# Exercise instructions:
Establish how many lines in the material include the string "restaurant" and report it as a lone number.

# Data records:

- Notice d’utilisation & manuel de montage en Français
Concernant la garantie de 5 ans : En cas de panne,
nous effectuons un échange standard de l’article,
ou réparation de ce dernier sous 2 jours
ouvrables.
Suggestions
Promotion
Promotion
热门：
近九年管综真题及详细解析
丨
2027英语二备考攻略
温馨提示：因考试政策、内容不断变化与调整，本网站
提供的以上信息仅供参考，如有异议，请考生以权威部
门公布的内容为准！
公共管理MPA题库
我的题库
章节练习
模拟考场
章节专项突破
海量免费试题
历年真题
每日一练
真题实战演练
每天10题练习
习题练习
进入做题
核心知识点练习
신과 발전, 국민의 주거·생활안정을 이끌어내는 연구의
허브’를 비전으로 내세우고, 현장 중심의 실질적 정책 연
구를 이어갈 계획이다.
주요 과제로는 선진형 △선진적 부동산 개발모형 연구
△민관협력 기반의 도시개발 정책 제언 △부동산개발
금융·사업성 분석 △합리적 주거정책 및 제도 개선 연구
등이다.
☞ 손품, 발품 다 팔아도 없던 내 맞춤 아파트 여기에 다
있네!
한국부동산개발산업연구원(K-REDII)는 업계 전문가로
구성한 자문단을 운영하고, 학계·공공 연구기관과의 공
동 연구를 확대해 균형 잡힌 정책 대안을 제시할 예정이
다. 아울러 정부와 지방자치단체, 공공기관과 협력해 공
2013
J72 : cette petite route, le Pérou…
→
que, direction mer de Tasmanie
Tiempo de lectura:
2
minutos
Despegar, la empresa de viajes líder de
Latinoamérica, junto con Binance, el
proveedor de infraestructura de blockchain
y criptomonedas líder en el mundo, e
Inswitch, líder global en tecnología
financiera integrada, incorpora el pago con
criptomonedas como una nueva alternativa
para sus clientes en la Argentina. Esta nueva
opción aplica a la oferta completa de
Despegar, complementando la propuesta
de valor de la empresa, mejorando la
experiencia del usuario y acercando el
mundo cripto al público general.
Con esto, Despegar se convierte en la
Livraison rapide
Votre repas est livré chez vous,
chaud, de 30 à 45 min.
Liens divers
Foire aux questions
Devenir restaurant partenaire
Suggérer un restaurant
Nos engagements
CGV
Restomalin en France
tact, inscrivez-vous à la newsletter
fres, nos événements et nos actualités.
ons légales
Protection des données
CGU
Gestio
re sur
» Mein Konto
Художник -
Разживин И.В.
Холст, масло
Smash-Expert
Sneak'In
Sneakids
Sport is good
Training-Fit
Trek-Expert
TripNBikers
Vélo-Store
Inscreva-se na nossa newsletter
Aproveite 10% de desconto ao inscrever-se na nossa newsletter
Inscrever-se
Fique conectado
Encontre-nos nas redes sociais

# Response to the exercise:
2